HAYATI

Roman yazarı. 27 Mayıs 1973 günü Manisa’da dünyaya geldi. Rakibe Hanım ile öğretmen Salih Üldes’in oğlu. Yıldız Teknik Üniversitesi Gemi İnşaatı ve Makineleri Mühendisliği Bölümü’nden mezun (1995). Aynı bölümde yüksek lisansını tamamladı (1997). Makine mühendisliği (1997-99), reklam yazarlığı, kreatif direktörlük yaptı. 2006’dan beri at yetiştiriciliği yapıyor. Reklam ajansı yöneticisi. İstanbul’da yaşıyor; evli, bir kızı var. İlk şiiri (“Yengi”) Milliyet Sanat dergisinde çıktı (1990). Turkish Book Review, Özgür Edebiyat dergilerinde yazıları ve eleştirileri yayımlandı.

ÖDÜLLERİ

  • Yerli Film ile 1999 İnkılap Kitabevi Roman Ödülü.

ESERLERİ

Roman:

  • Yerli Film, İst.: İnkılap, 2000
  • Aldırılan Çocuklar Örgütü, İst.: Telos, 2004
  • Zafiyet Kuramı, İst.: Plan B, 2007
  • Gayrimeşru Adamlar Sözlüğü

ESER ÖRNEKLERİ

GAYRİMEŞRU ADAMLAR SÖZLÜĞÜ’NDEN

Kendilerine sunulan her şeyi, her durumda sindirmelerini elbette bekleyemezdim, hatta kuşkucu olmaları daha değerliydi. Fakat katı ve kat’i yaklaşımlarının ardında, bilgiye ya da bilginin niteliğine karşı duydukları kuşku değil, tam tersine, bilgisizlikten devşirdikleri gurur yatıyordu. Hepsinde değil, elbette yalnızca bir kısmında gözlemlemiştim bunu; belli bir alandaki bilgisizliklerini ayırıcı ve pozitif bir vasıf olarak görüyorlar ve bu şekilde sanki hayata daha iyi tutunduklarını düşünüyorlardı. Mesele daha çok, bilmedikleri bir kavramı bilip bilmediklerini sorduğum zamanlarda ortaya çıkıyordu. Onların bilmedikleri bir şeyi kafama takmış olmamı anlamıyorlardı. Onların bilmediği ve benim kafama takmış olduğum şeyleri onlara anlatmaya kalkmamsa hayret vericiydi. Görünen o ki, Robert Musil’in “bilimsel insan, bugün için artık kaçınılmaz bir olgudur; insan artık bilmek istememeyi isteyemez,” dediği çağdan, Hasan Cahit Doğanay’ın “bugün bilmemeyi, bilmekten daha çok istiyoruz; bilmemeyi bir bilgi biçimine dönüştürüp gururla yanımızda taşıyoruz,” dediği bir çağa geçmiştik artık.

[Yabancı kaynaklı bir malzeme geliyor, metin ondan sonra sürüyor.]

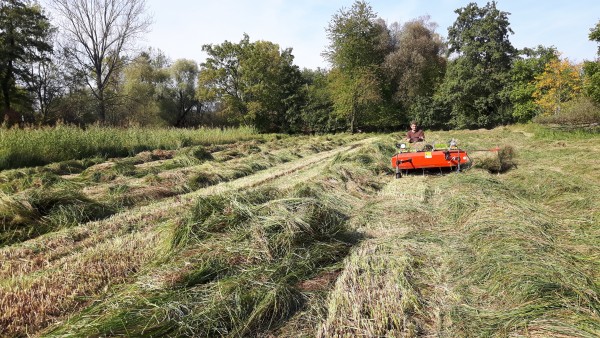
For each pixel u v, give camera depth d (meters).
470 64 41.97
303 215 4.80
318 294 3.55
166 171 10.90
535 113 35.88
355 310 3.09
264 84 42.62
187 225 4.68
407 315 3.10
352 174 8.95
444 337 2.82
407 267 3.90
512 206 5.50
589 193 6.16
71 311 3.49
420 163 8.73
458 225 5.29
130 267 4.36
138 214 6.60
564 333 2.67
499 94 40.81
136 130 18.50
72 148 14.38
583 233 4.55
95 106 33.06
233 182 9.73
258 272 3.83
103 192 8.07
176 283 3.64
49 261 4.71
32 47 32.03
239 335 2.95
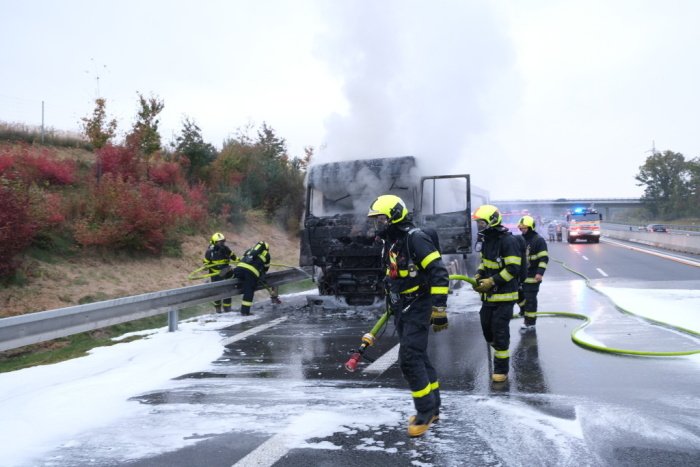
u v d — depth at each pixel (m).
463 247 10.99
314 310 10.84
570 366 5.94
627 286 12.78
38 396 5.18
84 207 13.23
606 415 4.35
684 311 8.89
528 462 3.51
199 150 20.06
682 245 25.53
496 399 4.87
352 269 10.62
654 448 3.69
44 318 6.22
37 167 14.42
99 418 4.56
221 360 6.76
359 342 7.77
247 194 20.81
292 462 3.61
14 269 10.00
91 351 7.45
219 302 11.28
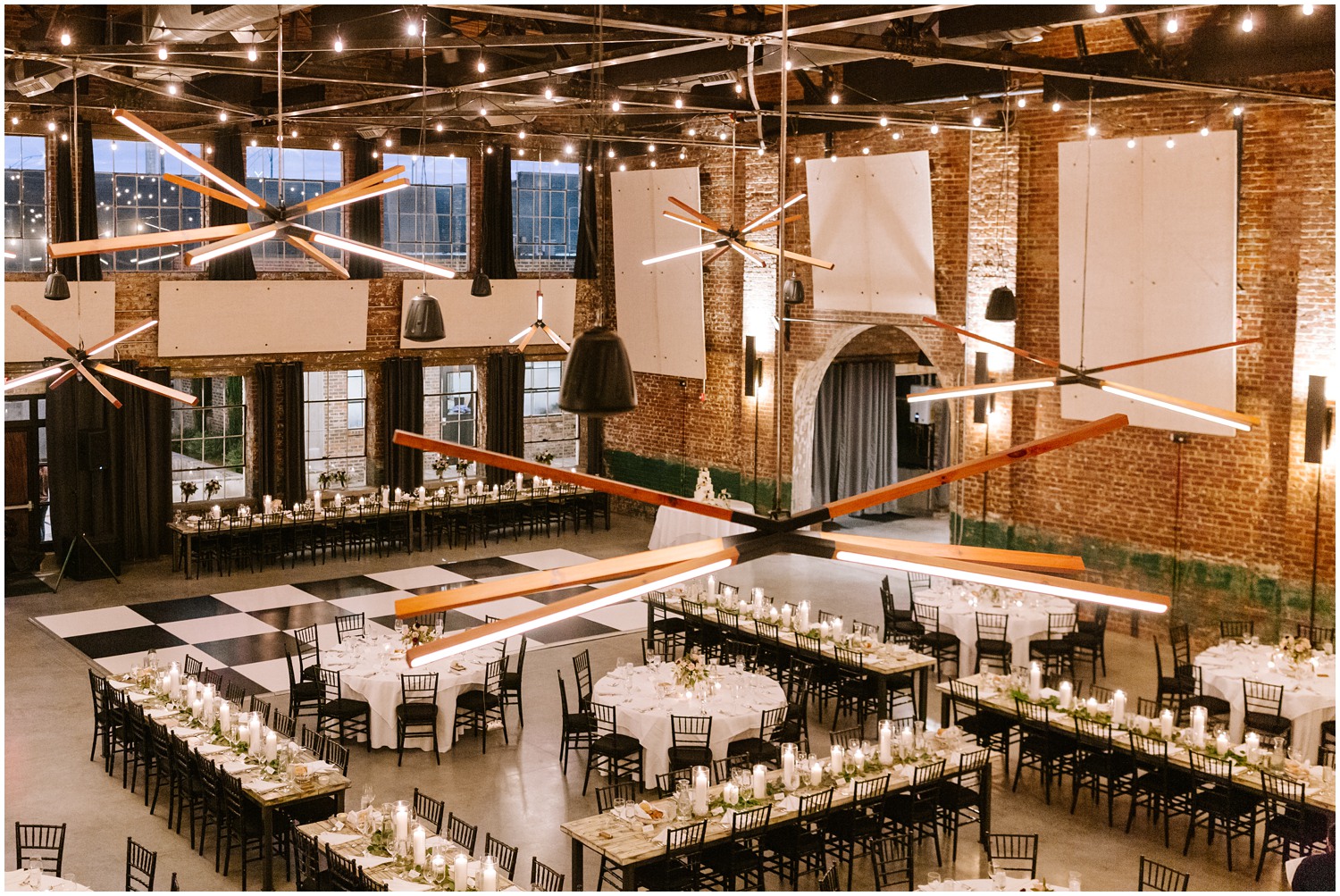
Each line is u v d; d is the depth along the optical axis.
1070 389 14.65
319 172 18.56
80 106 15.66
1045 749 10.29
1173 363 13.61
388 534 18.44
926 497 21.61
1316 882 5.88
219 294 17.38
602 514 21.98
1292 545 12.79
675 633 13.80
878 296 16.92
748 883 9.03
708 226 12.20
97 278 16.44
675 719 10.23
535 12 8.34
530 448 21.69
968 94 13.40
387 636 13.13
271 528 17.41
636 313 20.50
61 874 8.36
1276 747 9.39
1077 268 14.24
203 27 9.45
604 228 21.08
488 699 11.39
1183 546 13.91
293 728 10.62
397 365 19.42
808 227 17.86
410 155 19.34
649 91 13.25
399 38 9.96
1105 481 14.61
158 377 17.17
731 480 19.59
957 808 9.38
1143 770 11.24
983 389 8.11
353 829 8.27
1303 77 12.16
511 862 8.02
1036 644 12.95
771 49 11.81
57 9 11.29
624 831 8.23
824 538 3.50
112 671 12.90
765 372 18.56
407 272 19.34
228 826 8.98
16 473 16.83
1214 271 13.03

Zamanımızın belki de en ağır suçlaması. Mutluluk sektöründe başarısız olduğu düşünülen kişilere yöneltilir. Değerlendirmeyi diğerleri yaptığı için, kişinin kendini nasıl hissettiğinin bir önemi yoktur. Suçlamanın altında gün gün ezilen kişi sonunda gerçekten mutsuz olur, telaşa düşer ve bir refleks olarak savunmaya geçer. Etli dolmayla yan yana çekilmiş fotoğrafların ortalık yerde paylaşılması bu refleksin bir sonucudur.